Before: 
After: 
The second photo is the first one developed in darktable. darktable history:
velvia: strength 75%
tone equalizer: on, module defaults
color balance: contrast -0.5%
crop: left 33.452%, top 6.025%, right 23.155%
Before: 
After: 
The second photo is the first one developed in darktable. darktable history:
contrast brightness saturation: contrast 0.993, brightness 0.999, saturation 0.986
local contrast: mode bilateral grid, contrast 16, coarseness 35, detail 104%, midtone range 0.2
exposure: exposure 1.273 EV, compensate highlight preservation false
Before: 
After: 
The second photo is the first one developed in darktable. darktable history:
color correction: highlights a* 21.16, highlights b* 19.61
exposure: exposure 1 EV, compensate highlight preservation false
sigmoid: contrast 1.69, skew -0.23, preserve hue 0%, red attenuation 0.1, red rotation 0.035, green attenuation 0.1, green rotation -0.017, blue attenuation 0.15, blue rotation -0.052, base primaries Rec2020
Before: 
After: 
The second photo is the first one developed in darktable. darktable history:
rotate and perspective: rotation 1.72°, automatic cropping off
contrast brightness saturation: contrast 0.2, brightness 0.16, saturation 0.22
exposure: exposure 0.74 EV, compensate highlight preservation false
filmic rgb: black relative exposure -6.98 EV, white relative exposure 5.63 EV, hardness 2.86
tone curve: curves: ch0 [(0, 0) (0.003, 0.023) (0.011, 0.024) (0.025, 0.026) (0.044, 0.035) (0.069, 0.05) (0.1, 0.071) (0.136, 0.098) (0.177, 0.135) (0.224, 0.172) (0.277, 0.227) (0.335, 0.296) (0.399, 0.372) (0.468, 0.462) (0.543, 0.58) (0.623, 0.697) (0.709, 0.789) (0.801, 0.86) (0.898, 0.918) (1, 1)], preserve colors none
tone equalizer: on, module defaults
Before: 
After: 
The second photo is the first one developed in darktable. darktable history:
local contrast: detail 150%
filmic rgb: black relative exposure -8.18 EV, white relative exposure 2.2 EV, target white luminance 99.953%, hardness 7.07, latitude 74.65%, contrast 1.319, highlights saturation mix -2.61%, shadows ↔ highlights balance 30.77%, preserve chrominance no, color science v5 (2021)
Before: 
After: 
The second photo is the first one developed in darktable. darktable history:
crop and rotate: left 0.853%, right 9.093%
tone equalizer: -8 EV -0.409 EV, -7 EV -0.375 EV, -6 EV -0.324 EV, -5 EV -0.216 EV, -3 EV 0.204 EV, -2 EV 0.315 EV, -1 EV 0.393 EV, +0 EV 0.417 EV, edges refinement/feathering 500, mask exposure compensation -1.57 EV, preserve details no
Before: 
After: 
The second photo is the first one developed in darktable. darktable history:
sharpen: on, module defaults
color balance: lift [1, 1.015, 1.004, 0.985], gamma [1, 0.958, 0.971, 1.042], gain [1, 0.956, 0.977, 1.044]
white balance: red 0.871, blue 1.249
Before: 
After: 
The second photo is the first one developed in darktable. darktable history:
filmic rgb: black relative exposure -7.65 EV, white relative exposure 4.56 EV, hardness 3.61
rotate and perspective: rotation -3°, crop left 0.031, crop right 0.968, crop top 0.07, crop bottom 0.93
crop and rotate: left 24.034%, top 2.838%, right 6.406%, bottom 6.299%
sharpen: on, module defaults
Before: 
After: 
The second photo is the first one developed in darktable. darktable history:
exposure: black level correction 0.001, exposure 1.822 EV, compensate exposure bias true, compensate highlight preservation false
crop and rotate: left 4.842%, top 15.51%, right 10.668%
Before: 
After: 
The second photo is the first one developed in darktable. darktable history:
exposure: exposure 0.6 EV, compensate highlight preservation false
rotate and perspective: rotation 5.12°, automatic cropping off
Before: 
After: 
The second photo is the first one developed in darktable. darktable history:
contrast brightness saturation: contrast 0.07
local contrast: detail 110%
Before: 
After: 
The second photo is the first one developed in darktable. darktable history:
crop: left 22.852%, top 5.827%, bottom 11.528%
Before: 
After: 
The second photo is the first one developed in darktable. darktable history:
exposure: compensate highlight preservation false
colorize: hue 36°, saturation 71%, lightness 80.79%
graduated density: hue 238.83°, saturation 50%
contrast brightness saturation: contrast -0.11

....................

Could you copy the lines above word for word, starting with the very first one and going on through the line that contains "crop: left 33.452%, top 6.025%, right 23.155%", including both ends?

Before: 
After: 
The second photo is the first one developed in darktable. darktable history:
velvia: strength 75%
tone equalizer: on, module defaults
color balance: contrast -0.5%
crop: left 33.452%, top 6.025%, right 23.155%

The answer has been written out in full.